Logistic Regression is a Machine Learning classification algorithm that is used to predict the probability of a categorical dependent variable. In logistic regression, the dependent variable is a binary variable that contains data coded as 1 (yes, success, etc.) or 0 (no, failure, etc.). In other words, the logistic regression model predicts P(Y=1) as a function of X.
• Binary logistic regression requires the dependent variable to be binary.
• For a binary regression, the factor level 1 of the dependent variable should represent the
desired outcome.
• Only the meaningful variables should be included.
• The independent variables should be independent of each other. That is, the model
should have little or no multicollinearity.
• The independent variables are linearly related to the log odds.
• Logistic regression requires quite large sample sizes.

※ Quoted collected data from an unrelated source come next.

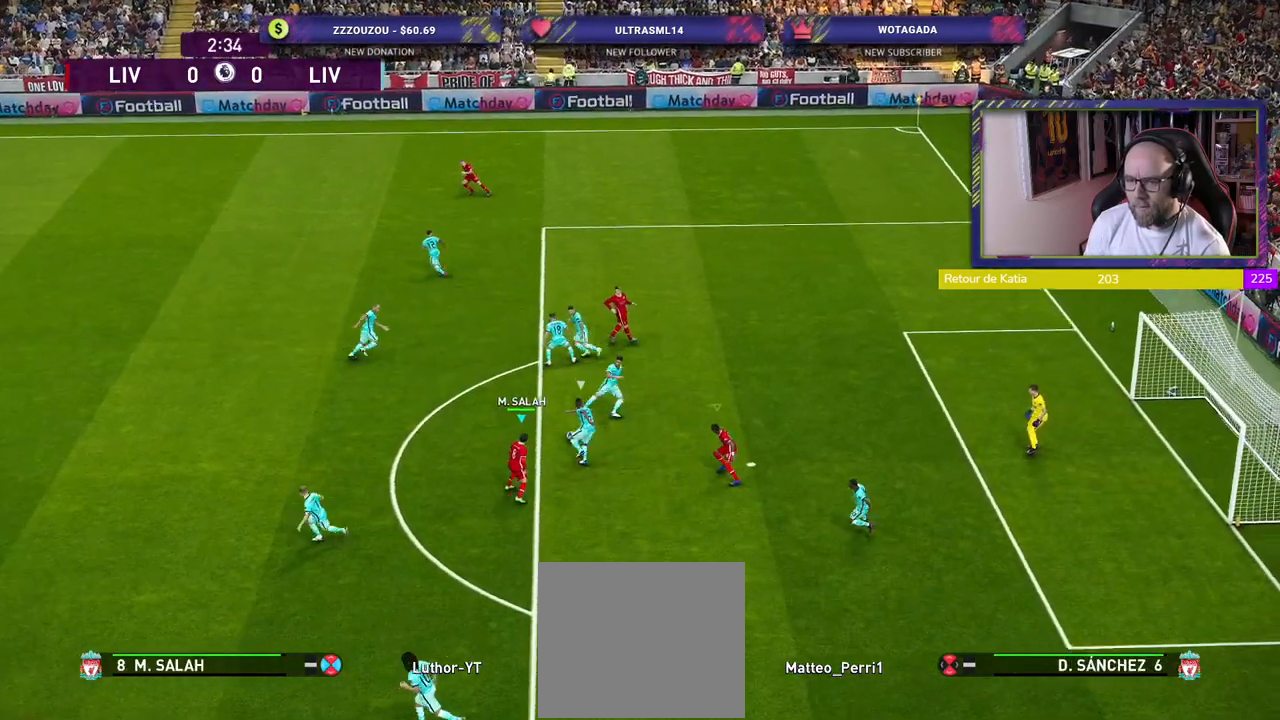
{"buttons": ["CROSS", "SQUARE", "R2"], "left_stick": "left", "right_stick": "center", "events": [[20, "SQUARE", "down"], [40, "left_stick", "up-left"], [180, "L1", "down"], [240, "left_stick", "left"], [320, "L1", "up"]]}
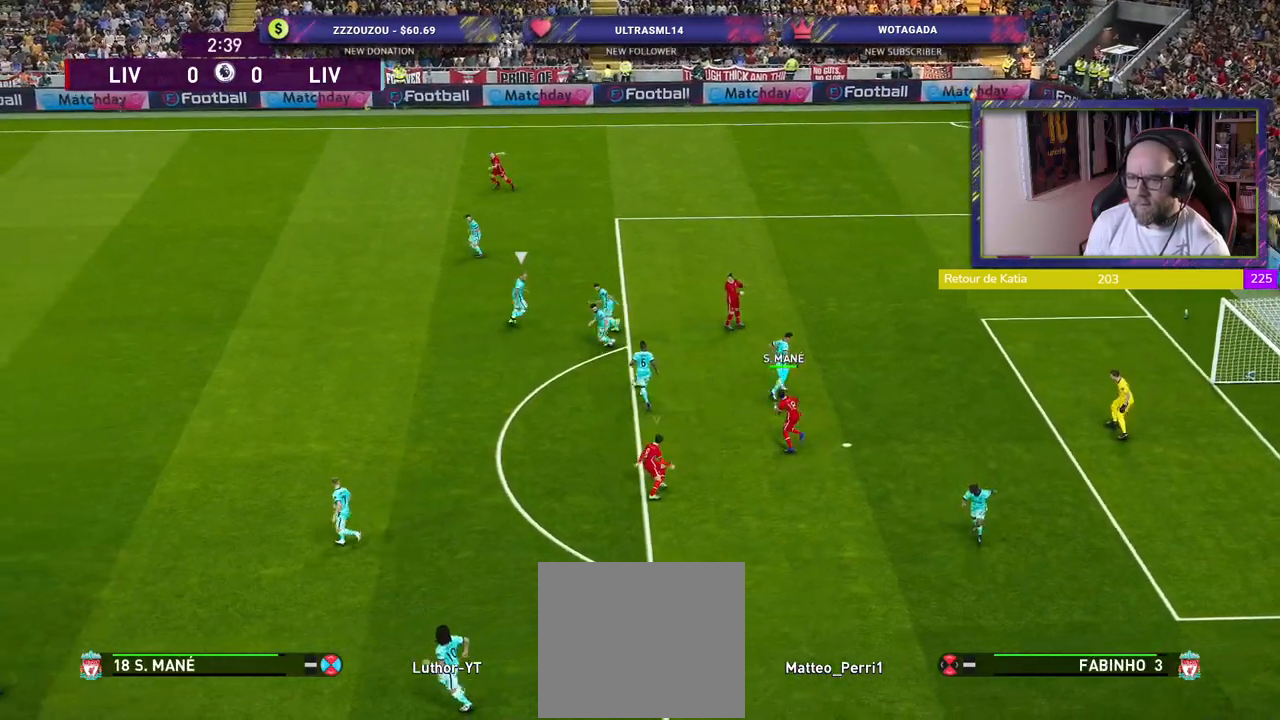
{"buttons": ["L1", "R2"], "left_stick": "down-left", "right_stick": "center", "events": [[240, "left_stick", "down-left"], [300, "CROSS", "up"], [360, "SQUARE", "up"], [420, "L1", "down"]]}
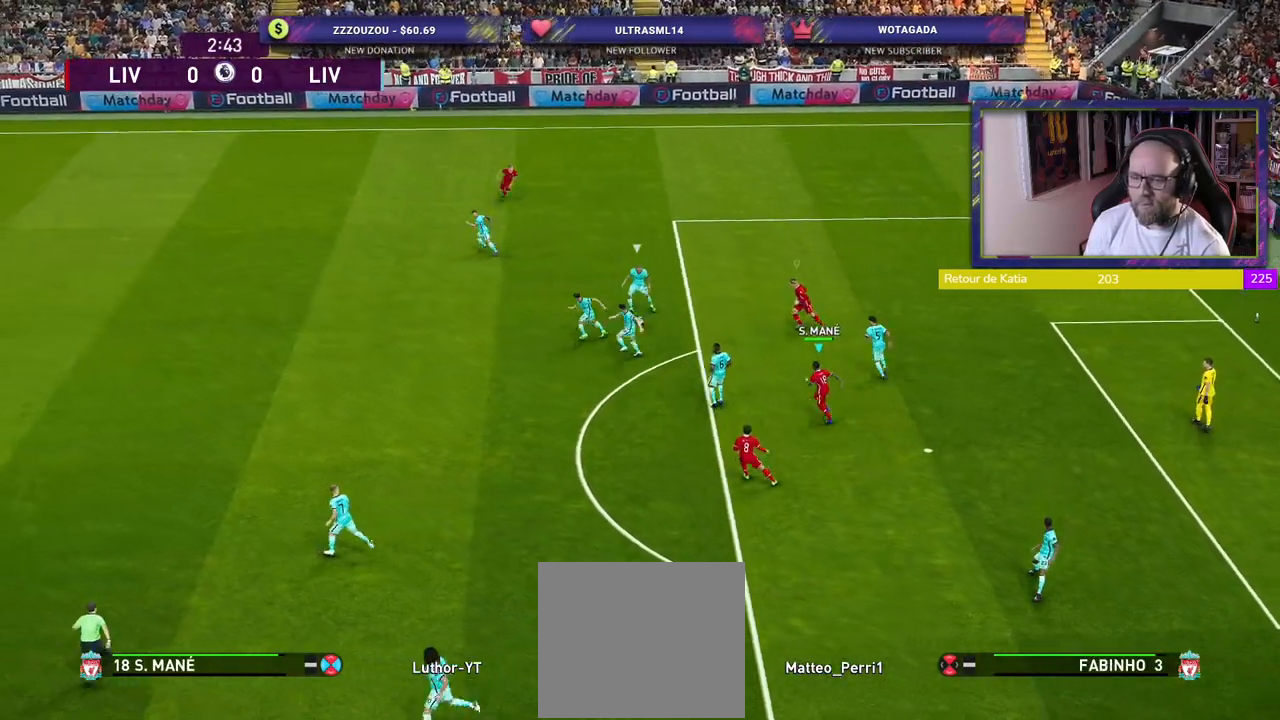
{"buttons": ["L1", "R2"], "left_stick": "down-left", "right_stick": "center", "events": [[60, "L1", "up"], [480, "L1", "down"]]}
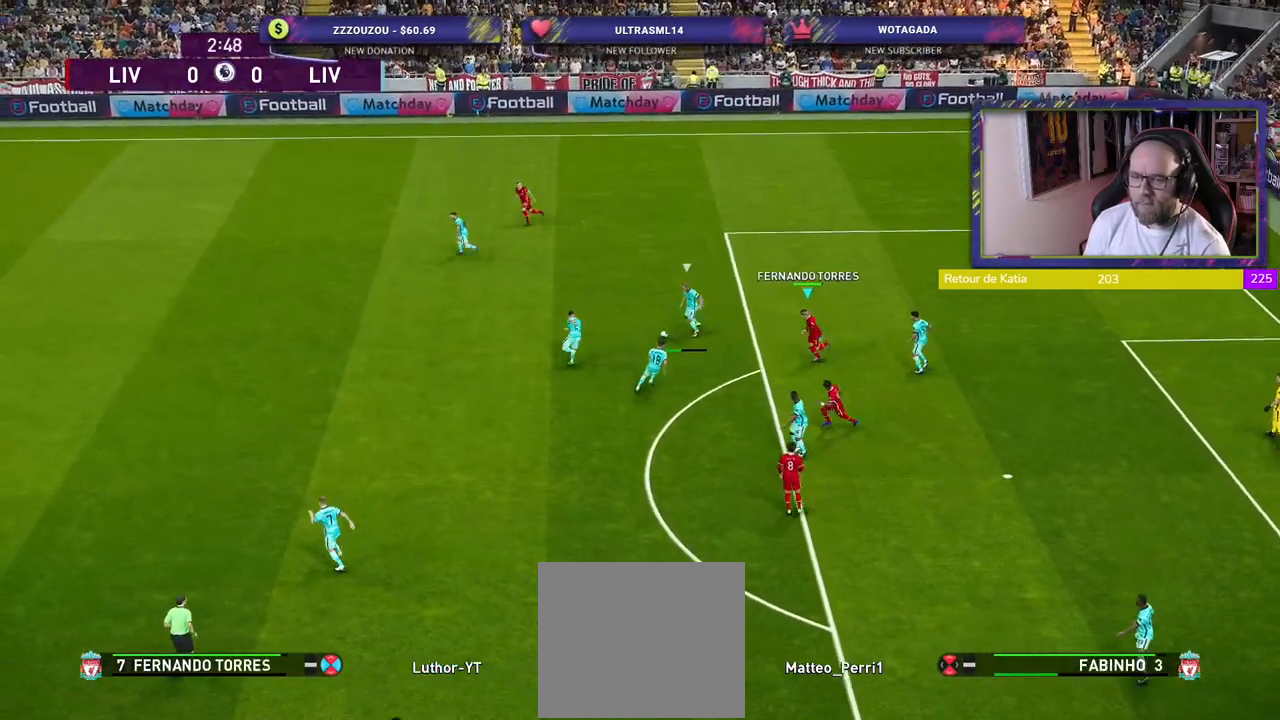
{"buttons": ["R2"], "left_stick": "down-left", "right_stick": "center", "events": [[120, "L1", "up"], [300, "L1", "down"], [420, "L1", "up"]]}
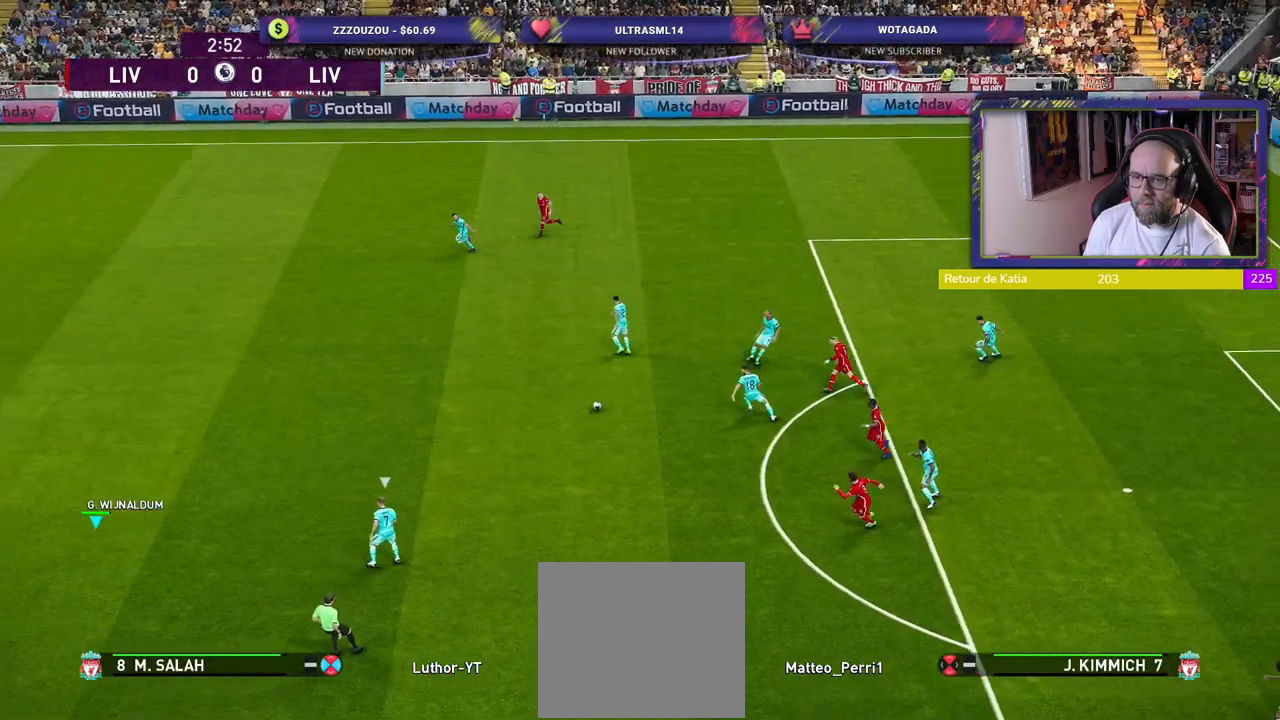
{"buttons": ["R2"], "left_stick": "up-right", "right_stick": "center", "events": [[420, "left_stick", "up-right"]]}
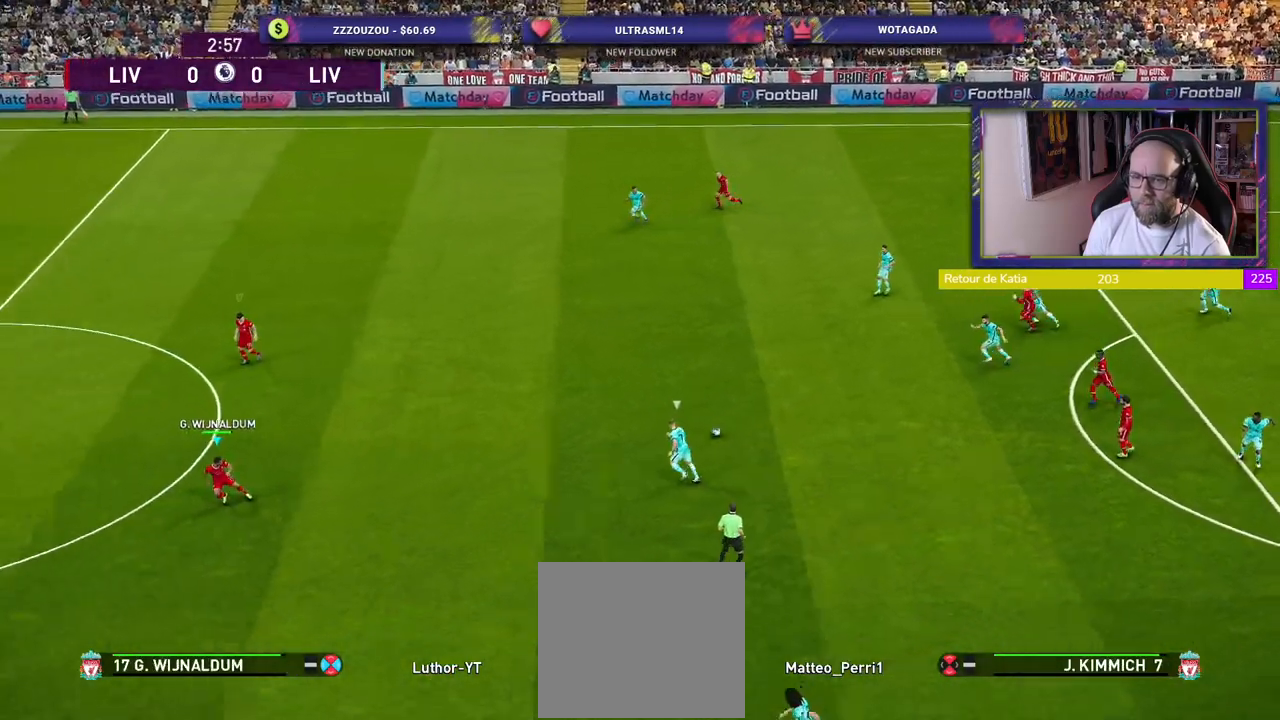
{"buttons": ["R2"], "left_stick": "up", "right_stick": "center", "events": [[220, "L1", "down"], [320, "L1", "up"], [380, "left_stick", "up"]]}
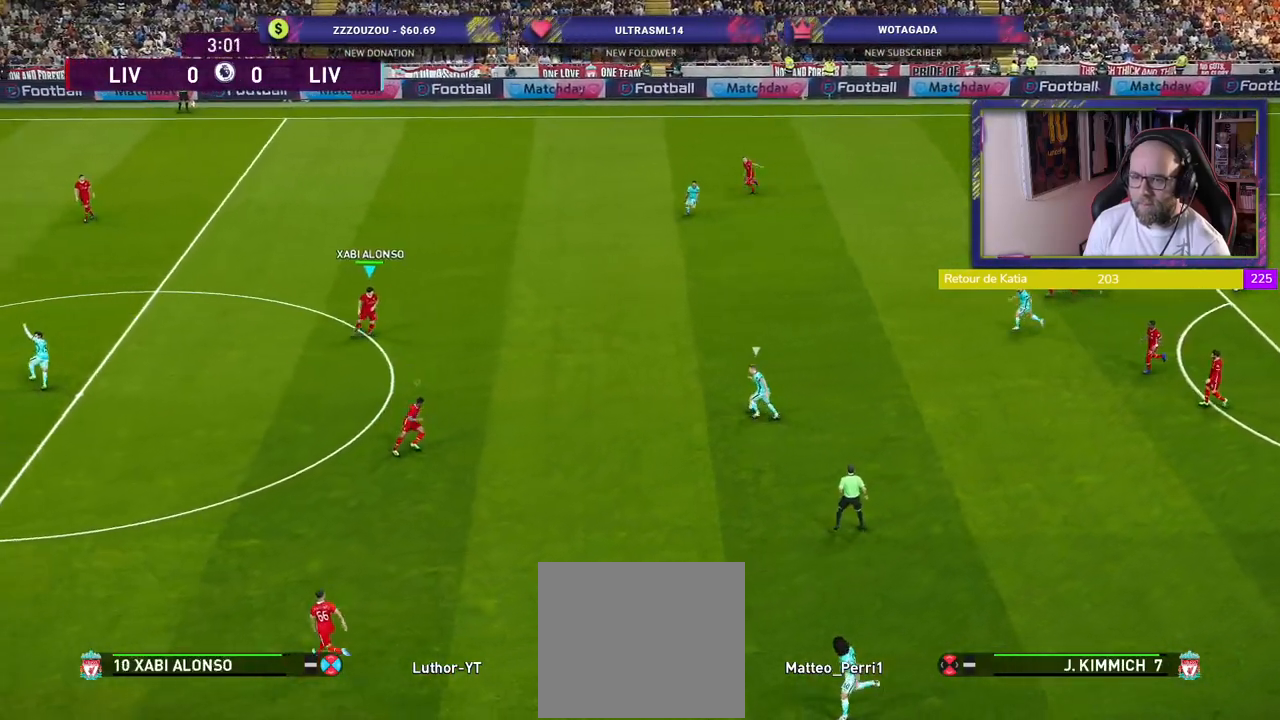
{"buttons": ["SQUARE", "R2"], "left_stick": "left", "right_stick": "center", "events": [[20, "SQUARE", "down"], [260, "left_stick", "up-left"], [500, "left_stick", "left"]]}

The dataset comes from the UCI Machine Learning repository, and it is related to direct marketing campaigns (phone calls) of a Portuguese banking institution. The classification goal is to predict whether the client will subscribe (1/0) to a term deposit (variable y). The dataset can be downloaded from here.
-
Read the dataset and print the following information for analysis. Hint: Use Pandas to read the data and use pandas functions mentioned in slides for cleaning the missing values and attributes
-
Plot the ‘y’ for counts to check the values of 0 and 1 in the prediction also plot the job, martial, load and pooutcome. Hint: Use the seaborn library function countplot.
-
Analyze the data using the y,job,martial and education for the insights. Hint: Use Pandas groupby function for this.
-
Visualize the joint data e.g. job and y, martial and y, education and y for the insights. Hint: Use pandas crosstab function to get the desired data and plot using matplotlib bar charts
-
Create dummy variables, that is variables with only two values, zero and one. Use the following columns 'job', 'marital', 'default', 'housing', 'loan', 'poutcome'. Hint: Use the pandas function get_dummies()
-
Drop the unknown columns [12, 16, 18, 21, 24]. Hint: Use the pandas drop function for this and drop the above mentioned columns
-
Check the independence between the independent variables by drawing the heat map of the data Hint: Use the seaborn heatmap function for this
-
Split the data into training and test sets. Hint: X = data.iloc[:,1:] and y = data.iloc[:,0] then use the sklearn function train_test_split()
-
Fit logistic regression to the training set. Hint: Use sklearn LogisticRegression() class for this and then use fit() method to train the classifier.
-
Predicting the test set results and creating confusion matrix. Hint: Use sklearn confusion_matrix() function for confusion matrix and classifier predict() method for the predictions.
-
Print the Accuracy of the classifier using the score() method of the classifier.
-
Compute precision, recall, F-measure and support. Hint: Use sklearn classification_report() function for this.